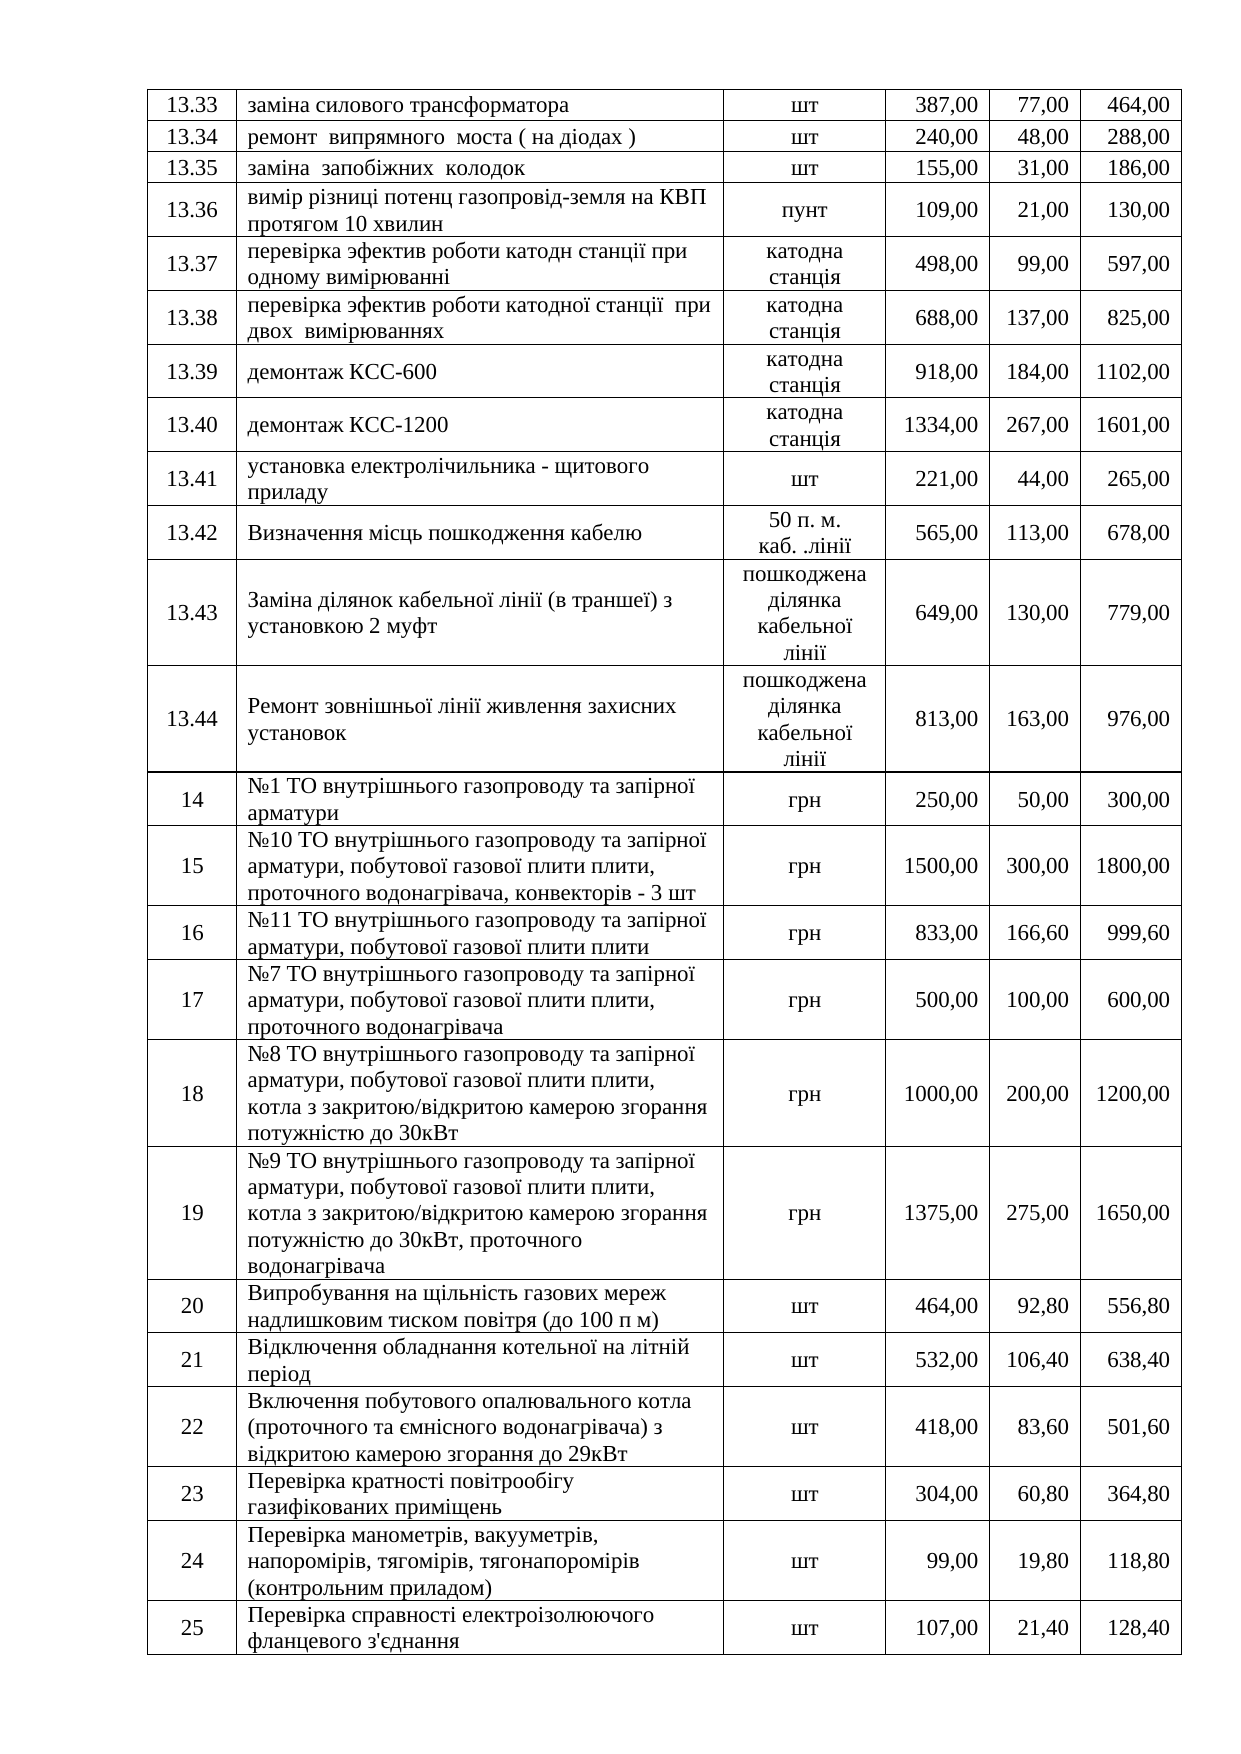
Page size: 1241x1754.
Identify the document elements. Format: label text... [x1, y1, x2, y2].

table_cell 501,60 [1081, 1387, 1181, 1466]
table_cell 464,00 [886, 1280, 989, 1332]
table_cell №1 ТО внутрішнього газопроводу та запірної арматури [237, 773, 723, 825]
table_cell 16 [148, 906, 236, 959]
table_cell 1650,00 [1081, 1147, 1181, 1278]
table_cell 24 [148, 1521, 236, 1600]
table_cell №10 ТО внутрішнього газопроводу та запірної арматури, побутової газової плити плити, проточного водонагрівача, конвекторів - 3 шт [237, 826, 723, 905]
table_cell 825,00 [1081, 291, 1181, 343]
table_cell Перевірка кратності повітрообігу газифікованих приміщень [237, 1467, 723, 1520]
table_cell шт [724, 1387, 885, 1466]
table_cell 21,00 [990, 183, 1080, 236]
table_cell катодна станція [724, 291, 885, 343]
table_cell грн [724, 773, 885, 825]
table_cell 649,00 [886, 560, 989, 665]
table_cell шт [724, 1280, 885, 1332]
table_cell Ремонт зовнішньої лінії живлення захисних установок [237, 666, 723, 771]
table_cell 99,00 [990, 237, 1080, 290]
table_cell шт [724, 1521, 885, 1600]
table_cell 22 [148, 1387, 236, 1466]
table_cell 21,40 [990, 1601, 1080, 1654]
table_cell грн [724, 1147, 885, 1278]
table_cell Відключення обладнання котельної на літній період [237, 1333, 723, 1386]
table_cell 155,00 [886, 152, 989, 182]
table_cell 267,00 [990, 398, 1080, 451]
table_cell пошкоджена ділянка кабельної лінії [724, 560, 885, 665]
table_cell 31,00 [990, 152, 1080, 182]
table_cell 137,00 [990, 291, 1080, 343]
table_cell 13.39 [148, 345, 236, 397]
table_cell 532,00 [886, 1333, 989, 1386]
table_cell 464,00 [1081, 90, 1181, 120]
table_cell 21 [148, 1333, 236, 1386]
table_cell 130,00 [1081, 183, 1181, 236]
table_cell установка електролічильника - щитового приладу [237, 452, 723, 505]
table_cell катодна станція [724, 398, 885, 451]
table_cell катодна станція [724, 237, 885, 290]
table_cell №8 ТО внутрішнього газопроводу та запірної арматури, побутової газової плити плити, котла з закритою/відкритою камерою згорання потужністю до 30кВт [237, 1040, 723, 1146]
table_cell шт [724, 1467, 885, 1520]
table_cell 13.43 [148, 560, 236, 665]
table_cell Визначення місць пошкодження кабелю [237, 506, 723, 558]
table_cell Перевірка манометрів, вакууметрів, напоромірів, тягомірів, тягонапоромірів (контрольним приладом) [237, 1521, 723, 1600]
table_cell перевірка эфектив роботи катодн станції при одному вимірюванні [237, 237, 723, 290]
table_cell 600,00 [1081, 960, 1181, 1039]
table_cell 99,00 [886, 1521, 989, 1600]
table_cell 1334,00 [886, 398, 989, 451]
table_cell шт [724, 452, 885, 505]
table_cell 128,40 [1081, 1601, 1181, 1654]
table_cell 186,00 [1081, 152, 1181, 182]
table_cell 221,00 [886, 452, 989, 505]
table_cell 597,00 [1081, 237, 1181, 290]
table_cell грн [724, 960, 885, 1039]
table_cell катодна станція [724, 345, 885, 397]
table_cell 1000,00 [886, 1040, 989, 1146]
table_cell 13.35 [148, 152, 236, 182]
table_cell 13.33 [148, 90, 236, 120]
table_cell 1500,00 [886, 826, 989, 905]
table_cell пунт [724, 183, 885, 236]
table_cell заміна силового трансформатора [237, 90, 723, 120]
table_cell 565,00 [886, 506, 989, 558]
table_cell 779,00 [1081, 560, 1181, 665]
table_cell шт [724, 121, 885, 151]
table_cell шт [724, 1601, 885, 1654]
table_cell 1102,00 [1081, 345, 1181, 397]
table_cell 638,40 [1081, 1333, 1181, 1386]
table_cell 13.38 [148, 291, 236, 343]
table_cell 18 [148, 1040, 236, 1146]
table_cell 813,00 [886, 666, 989, 771]
table_cell Заміна ділянок кабельної лінії (в траншеї) з установкою 2 муфт [237, 560, 723, 665]
table_cell 265,00 [1081, 452, 1181, 505]
table_cell демонтаж КСС-600 [237, 345, 723, 397]
table_cell 109,00 [886, 183, 989, 236]
table_cell 19,80 [990, 1521, 1080, 1600]
table_cell 833,00 [886, 906, 989, 959]
table_cell 60,80 [990, 1467, 1080, 1520]
table_cell 500,00 [886, 960, 989, 1039]
table_cell 113,00 [990, 506, 1080, 558]
table_cell шт [724, 90, 885, 120]
table_cell 918,00 [886, 345, 989, 397]
table_cell 240,00 [886, 121, 989, 151]
table_cell вимір різниці потенц газопровід-земля на КВП протягом 10 хвилин [237, 183, 723, 236]
table_cell 13.34 [148, 121, 236, 151]
table_cell 13.44 [148, 666, 236, 771]
table_cell шт [724, 1333, 885, 1386]
table_cell Включення побутового опалювального котла (проточного та ємнісного водонагрівача) з відкритою камерою згорання до 29кВт [237, 1387, 723, 1466]
table_cell ремонт випрямного моста ( на діодах ) [237, 121, 723, 151]
table_cell 130,00 [990, 560, 1080, 665]
table_cell 250,00 [886, 773, 989, 825]
table_cell грн [724, 826, 885, 905]
table_cell 118,80 [1081, 1521, 1181, 1600]
table_cell №9 ТО внутрішнього газопроводу та запірної арматури, побутової газової плити плити, котла з закритою/відкритою камерою згорання потужністю до 30кВт, проточного водонагрівача [237, 1147, 723, 1278]
table_cell 13.37 [148, 237, 236, 290]
table_cell грн [724, 906, 885, 959]
table_cell Випробування на щільність газових мереж надлишковим тиском повітря (до 100 п м) [237, 1280, 723, 1332]
table_cell 92,80 [990, 1280, 1080, 1332]
table_cell 100,00 [990, 960, 1080, 1039]
table_cell 19 [148, 1147, 236, 1278]
table_cell 678,00 [1081, 506, 1181, 558]
table_cell 418,00 [886, 1387, 989, 1466]
table_cell 184,00 [990, 345, 1080, 397]
table_cell грн [724, 1040, 885, 1146]
table_cell 23 [148, 1467, 236, 1520]
table_cell 275,00 [990, 1147, 1080, 1278]
table_cell 14 [148, 773, 236, 825]
table_cell 1200,00 [1081, 1040, 1181, 1146]
table_cell 688,00 [886, 291, 989, 343]
table_cell 163,00 [990, 666, 1080, 771]
table_cell 50,00 [990, 773, 1080, 825]
table_cell 20 [148, 1280, 236, 1332]
table_cell 15 [148, 826, 236, 905]
table_cell 1375,00 [886, 1147, 989, 1278]
table_cell демонтаж КСС-1200 [237, 398, 723, 451]
table_cell 304,00 [886, 1467, 989, 1520]
table_cell 77,00 [990, 90, 1080, 120]
table_cell пошкоджена ділянка кабельної лінії [724, 666, 885, 771]
table_cell 976,00 [1081, 666, 1181, 771]
table_cell 13.41 [148, 452, 236, 505]
table_cell 364,80 [1081, 1467, 1181, 1520]
table_cell 83,60 [990, 1387, 1080, 1466]
table_cell перевірка эфектив роботи катодної станції при двох вимірюваннях [237, 291, 723, 343]
table_cell 48,00 [990, 121, 1080, 151]
table_cell 556,80 [1081, 1280, 1181, 1332]
table_cell 13.42 [148, 506, 236, 558]
table_cell заміна запобіжних колодок [237, 152, 723, 182]
table_cell 387,00 [886, 90, 989, 120]
table_cell 288,00 [1081, 121, 1181, 151]
table_cell 13.40 [148, 398, 236, 451]
table_cell №7 ТО внутрішнього газопроводу та запірної арматури, побутової газової плити плити, проточного водонагрівача [237, 960, 723, 1039]
table_cell 13.36 [148, 183, 236, 236]
table_cell 166,60 [990, 906, 1080, 959]
table_cell 498,00 [886, 237, 989, 290]
table_cell 107,00 [886, 1601, 989, 1654]
table_cell 44,00 [990, 452, 1080, 505]
table_cell Перевірка справності електроізолюючого фланцевого з'єднання [237, 1601, 723, 1654]
table_cell шт [724, 152, 885, 182]
table_cell 1800,00 [1081, 826, 1181, 905]
table_cell №11 ТО внутрішнього газопроводу та запірної арматури, побутової газової плити плити [237, 906, 723, 959]
table_cell 106,40 [990, 1333, 1080, 1386]
table_cell 1601,00 [1081, 398, 1181, 451]
table_cell 300,00 [990, 826, 1080, 905]
table_cell 999,60 [1081, 906, 1181, 959]
table_cell 200,00 [990, 1040, 1080, 1146]
table_cell 50 п. м. каб. .лінії [724, 506, 885, 558]
table_cell 17 [148, 960, 236, 1039]
table_cell 25 [148, 1601, 236, 1654]
table_cell 300,00 [1081, 773, 1181, 825]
· · · ·
__ASSIGNMENT__
Copy out every line in the entries above that holds "катодна".

__ANSWER SPACE__
table_cell катодна станція [724, 291, 885, 343]
table_cell катодна станція [724, 398, 885, 451]
table_cell катодна станція [724, 237, 885, 290]
table_cell катодна станція [724, 345, 885, 397]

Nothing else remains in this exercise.